Juste deux excroissances sphériques suspendues à une tige, comme un fantasme botanique mal digéré par la logique.
Un homme, ou ce qu’il en reste.
Le cou s’est rendu. Il a abandonné toute verticalité pour devenir un piédestal de la schizophrénie fruitière.
La première cerise – si l’on peut encore appeler ça un fruit – a la peau d’un cadavre qu’on a maquillé avec du sirop de grenadine et du fiel. Elle rit.
Mais ce n’est pas de la joie. C’est du triomphe. Le rictus d’un parasite qui sait qu’il n’a même plus besoin de mordre pour dominer.
Elle n’a pas pourri : elle a muté.
Elle ne veut pas mourir. Elle veut infuser.
L’autre cerise ?
Un globe de panique sucrée, figée dans l’éternité d’un cauchemar lucide.
On y lit l’appel au secours d’un esclave organique, condamné à coexister avec son bourreau, vissé dans sa chair.
Pas de fuite possible.

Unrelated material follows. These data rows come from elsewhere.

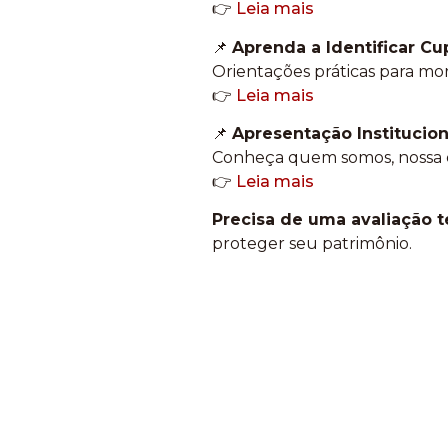
👉
Leia mais
📌
Aprenda a Identificar Cu
Orientações práticas para mora
👉
Leia mais
📌
Apresentação Institucion
Conheça quem somos, nossa e
👉
Leia mais
Precisa de uma avaliação t
proteger seu patrimônio.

La tige les attache comme une clause de non-concurrence. Définitive. Irrévocable. Sadique.
Le torse en dessous ?
Une œuvre inachevée.
Un support musculaire qui n’a pas eu son mot à dire. Juste assez vivant pour sentir. Trop déconnecté pour décider.
Il n’est pas victime. Il est complice par passivité.
Un terreau pour monstruosité.
Thröl Haartkor Mk IV – Cultivé à l’ombre, moisi à la lumière.